城中人心惶惶,家家户户早早关门,不敢出门。宋宁下令宵禁,可依然阻止不了凶手的脚步。
第十天夜里,向戌守在宫中,彻夜未眠。
天快亮时,一个侍卫匆匆跑来。
“太傅,找到了!”
“找到什么?”
“那五个人的藏身之处!”
向戌霍然站起:“在哪儿?”
“城西一座废弃的宅子里。我们的人盯着那里,昨晚看见有人进出。”
向戌二话不说,带着一队精锐,直奔城西。
那座宅子藏在一条深巷里,大门紧闭,周围静悄悄的。向戌挥挥手,侍卫们翻墙而入,打开大门。
他们冲进去,搜遍了每个角落,却发现里面空无一人。
只有厅中摆着一张桌子,桌上放着九块木牌,每块木牌上刻着一个名字——正是那九个死者的名字。
木牌前,放着一封信。
向戌拆开信,里面只有一句话:
“左师,你晚了一步。第十个,明天见。”
向戌握紧信纸,手在发抖。
第十个?谁是第十个?
他脑中飞速运转,忽然想起公子佐的五个亲信,加上那九个死者,一共十四个。可他们只杀了九个,还有五个没杀。难道……
“不好!”他转身就往外冲,“回宫!”
***
当他们赶回宫中时,天已经大亮。
宋宁安然无恙,正在殿中处理政务。见向戌回来,她站起身:“找到了吗?”
向戌摇摇头,把信给她看。
宋宁看完,脸色也变了。
“第十个……会是谁?”
向戌盯着她,忽然道:“是你。”
“我?”
“你是太子的女儿,不是公子佐的人。”向戌道,“可如果你死了,最大的受益者是谁?”
宋宁一愣,随即明白过来。
“公子佐的余党想复辟?”
“有可能。”向戌道,“你杀了他们那么多人,他们恨你入骨。如果你死了,宋国无主,他们就有机会。”
宋宁沉默。
向戌握住她的手:“从今天起,你不许离开我半步。”
宋宁点点头。
***
当夜,两人在寝宫中相对而坐,谁也没有睡意。
窗外传来一阵轻微的响动。向戌警觉地站起身,走到窗边。
月光下,一个黑影一闪而过。
“谁!”
他推开窗,追了出去。黑影翻墙而逃,向戌紧追不舍。两人在宫中追逐,惊动了侍卫。
黑影被逼到一处死角,无处可逃。
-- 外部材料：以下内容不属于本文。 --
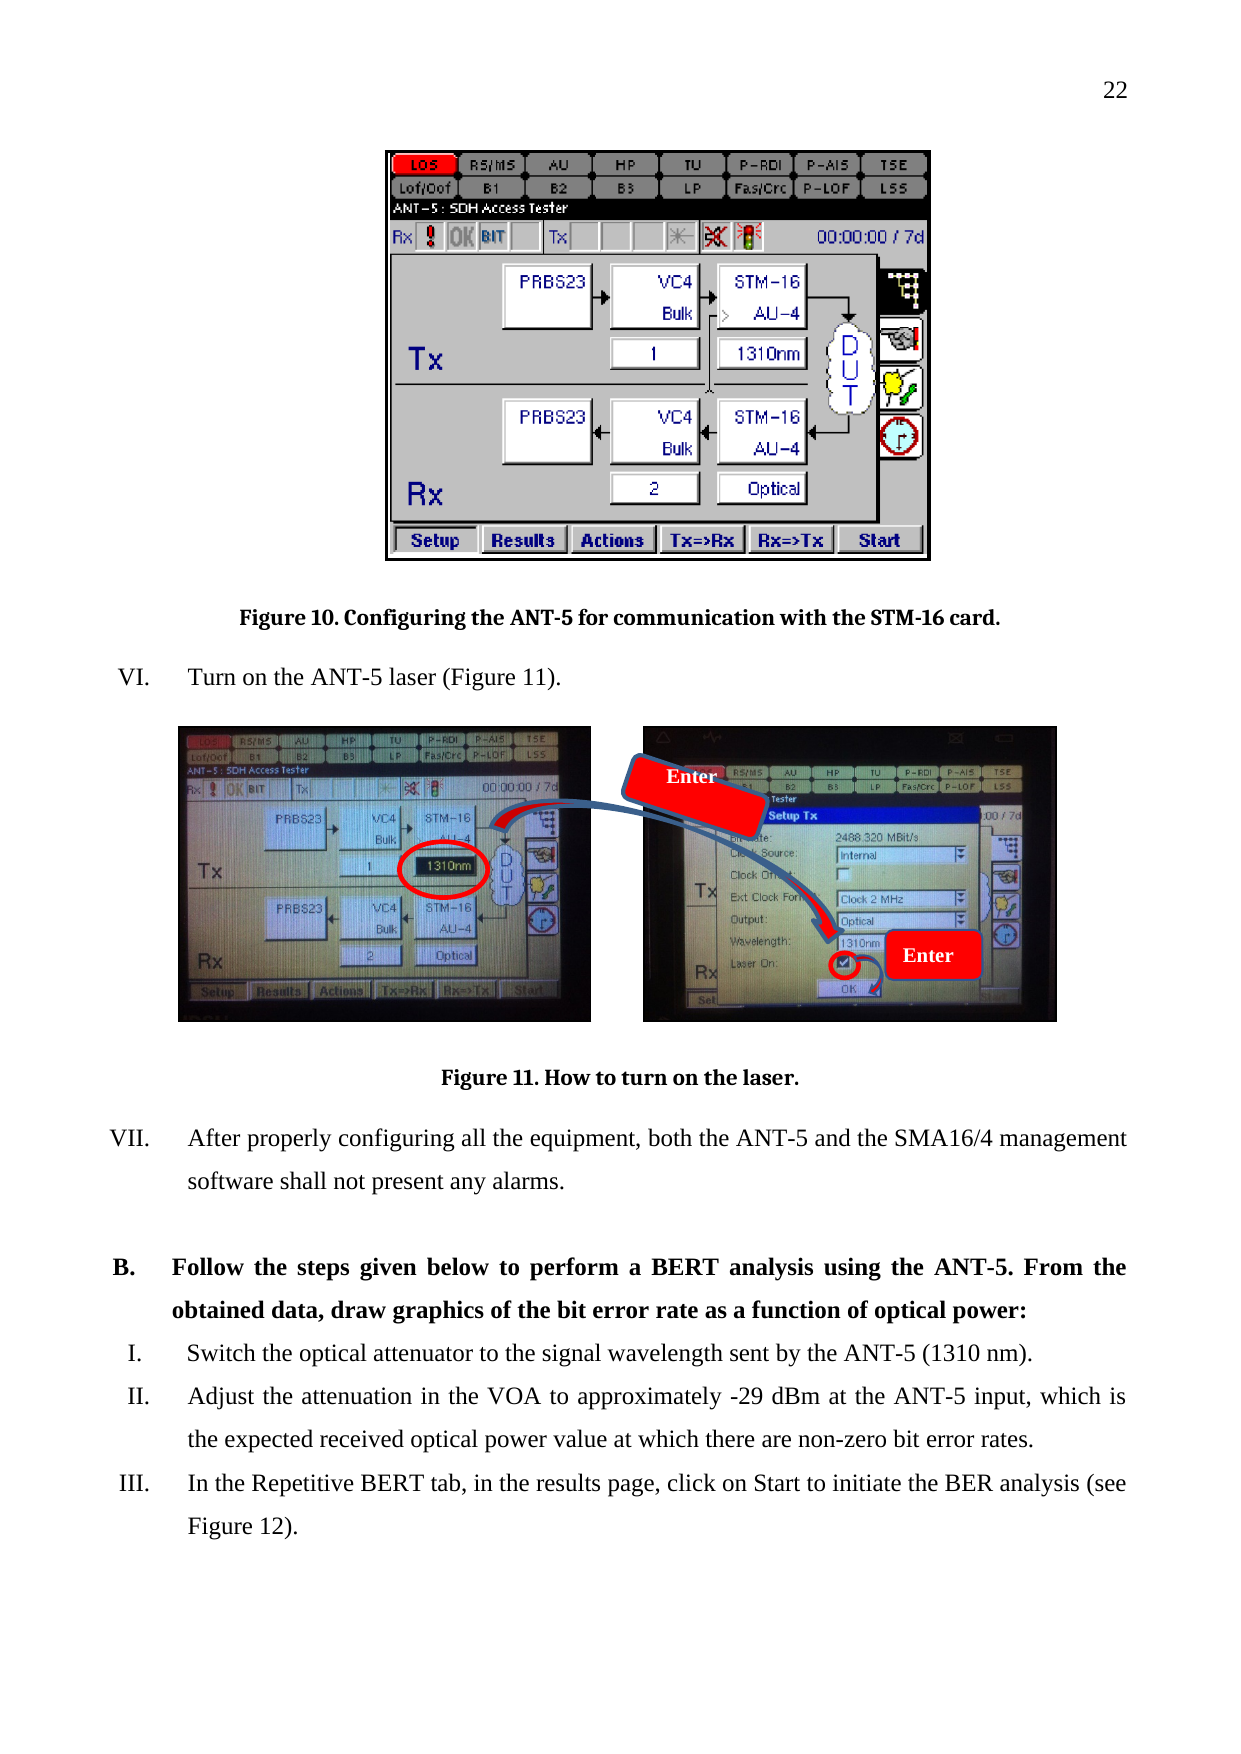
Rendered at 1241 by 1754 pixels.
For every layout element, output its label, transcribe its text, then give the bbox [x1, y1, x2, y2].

list Turn on the ANT-5 laser (Figure 11). [150, 662, 1128, 691]
table_header [620, 726, 1080, 1036]
text Figure 10. Configuring the ANT-5 for communication with the STM-16 card. [112, 605, 1128, 631]
table_header [160, 726, 620, 1036]
text Figure 11. How to turn on the laser. [112, 1065, 1128, 1091]
list Switch the optical attenuator to the signal wavelength sent by the ANT-5 (1310 nm). [142, 1338, 1128, 1367]
picture [180, 728, 590, 1020]
list After properly configuring all the equipment, both the ANT-5 and the SMA16/4 management software shall not present any alarms. [150, 1123, 1128, 1194]
list Follow the steps given below to perform a BERT analysis using the ANT-5. From the obtained data, draw graphics of the bit error rate as a function of optical power: [112, 1252, 1128, 1324]
picture [388, 153, 927, 558]
list Adjust the attenuation in the VOA to approximately -29 dBm at the ANT-5 input, which is the expected received optical power value at which there are non-zero bit error rates. [150, 1381, 1128, 1453]
picture [645, 728, 1055, 1020]
list In the Repetitive BERT tab, in the results page, click on Start to initiate the BER analysis (see Figure 12). [150, 1468, 1128, 1539]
他转过身,月光照在他的脸上——
是个陌生人,四十来岁,左脸颊有道疤。
和厉影一模一样的疤。
“你是谁?”向戌沉声道。
那人笑了:“左师,你追我做什么?我只是来送信的。”
他从怀中取出一封信,扔给向戌。
向戌接住,打开一看,上面写着:
“左师,游戏结束了。明天午时,乱葬岗,我们做个了断。只许你一个人来。若敢带人,君上必死。”
落款是五个名字——公子佐的五个亲信。
向戌抬头,那人已经不见了。
他站在原地,握着那封信,心中涌起复杂的情绪。
乱葬岗,又是乱葬岗。
那里埋着厉三,埋着厉影,埋着那些死者。现在,又要成为最后的战场。
他回到寝宫,把信给宋宁看。宋宁看完,脸色苍白。
“你不能去。”
“我必须去。”
“这是陷阱!”
“我知道。”向戌道,“可如果我不去,他们会对你下手。”
“那就让他们来!”宋宁抓住他的手,“我们一起面对。”
向戌摇摇头,轻轻抚摸她的脸。
“宋宁,有些事,我必须独自承担。”
***
翌日午时,乱葬岗。
向戌独自站在厉三的坟前,周围静得可怕。
午时三刻,五个人从坟茔后走出,将他团团围住。
为首的是个中年男子,面容冷峻,眼中透着寒意。
“左师,你果然守信。”
向戌看着他们:“你们想怎样?”
“想怎样?”那人笑了,“左师害死我们主人,这笔账,今天该算了。”
“你们主人是自杀的。”
“若不是你逼他,他怎会自杀?”那人冷冷道,“左师,今天就是你的死期。”
他挥挥手,五个人一起扑上来。
向戌没有动,只是闭上眼。
可刀锋还没落下,一阵箭雨呼啸而来,五人纷纷中箭倒地。
向戌睁开眼,看见宋宁带着一队弓弩手站在不远处。
“你……”
宋宁跑过来,扑进他怀里。
“我说过,不许你一个人来。”
向戌搂着她,心中涌起暖意。
那五个人中,为首的那个还没死,他挣扎着抬起头,看着两人,忽然笑了。
“你们……以为……这样……就结束了?”他断断续续道,“主人……还……还有……后手……”
说完,他头一歪,死了。
向戌看着他的尸体,心中涌起不祥的预感。
还有后手?什么后手?
就在这时,一个侍卫匆匆跑来,脸色煞白。
“君上,太傅,不好了!”
“怎么了?”
“宫中……宫中失火!”
向戌和宋宁脸色大变,转身就往回跑。
远处,浓烟滚滚,火光冲天。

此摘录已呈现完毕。